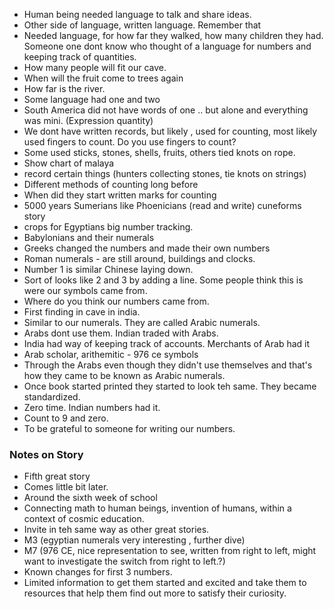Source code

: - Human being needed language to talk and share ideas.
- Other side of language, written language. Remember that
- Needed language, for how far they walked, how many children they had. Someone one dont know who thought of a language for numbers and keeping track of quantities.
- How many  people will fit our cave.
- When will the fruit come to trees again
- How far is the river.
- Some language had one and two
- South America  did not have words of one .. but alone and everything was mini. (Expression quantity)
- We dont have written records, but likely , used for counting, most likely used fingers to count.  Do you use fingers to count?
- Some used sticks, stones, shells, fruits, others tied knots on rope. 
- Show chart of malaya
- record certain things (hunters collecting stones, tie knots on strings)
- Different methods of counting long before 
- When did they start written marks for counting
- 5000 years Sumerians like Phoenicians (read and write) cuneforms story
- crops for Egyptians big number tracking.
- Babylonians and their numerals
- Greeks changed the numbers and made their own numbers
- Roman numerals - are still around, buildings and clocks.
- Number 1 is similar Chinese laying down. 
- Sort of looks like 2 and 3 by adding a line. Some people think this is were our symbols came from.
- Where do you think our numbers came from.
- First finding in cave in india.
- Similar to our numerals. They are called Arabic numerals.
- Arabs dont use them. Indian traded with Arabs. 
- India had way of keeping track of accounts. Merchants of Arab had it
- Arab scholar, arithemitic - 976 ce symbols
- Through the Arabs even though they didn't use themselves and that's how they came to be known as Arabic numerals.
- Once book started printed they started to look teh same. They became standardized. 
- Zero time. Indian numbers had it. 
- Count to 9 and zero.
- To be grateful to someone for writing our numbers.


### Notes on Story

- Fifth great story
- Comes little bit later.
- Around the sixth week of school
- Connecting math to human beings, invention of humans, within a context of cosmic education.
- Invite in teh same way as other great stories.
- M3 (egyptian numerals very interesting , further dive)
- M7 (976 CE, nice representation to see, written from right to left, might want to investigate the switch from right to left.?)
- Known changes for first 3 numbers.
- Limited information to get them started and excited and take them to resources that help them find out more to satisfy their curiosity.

...

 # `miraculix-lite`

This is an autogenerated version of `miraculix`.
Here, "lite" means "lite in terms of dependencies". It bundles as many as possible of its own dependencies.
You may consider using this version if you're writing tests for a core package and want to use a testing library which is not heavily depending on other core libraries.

• _Doel van opdracht_: Neem de regels over, beginnend bij de regel met "- Fifth great story" en eindigend bij de regel met "- Limited information", en wissel daarin "curiosity" om voor "interest". Laat al het andere ongewijzigd.

• _Jouw antwoord_:
- Fifth great story
- Comes little bit later.
- Around the sixth week of school
- Connecting math to human beings, invention of humans, within a context of cosmic education.
- Invite in teh same way as other great stories.
- M3 (egyptian numerals very interesting , further dive)
- M7 (976 CE, nice representation to see, written from right to left, might want to investigate the switch from right to left.?)
- Known changes for first 3 numbers.
- Limited information to get them started and excited and take them to resources that help them find out more to satisfy their interest.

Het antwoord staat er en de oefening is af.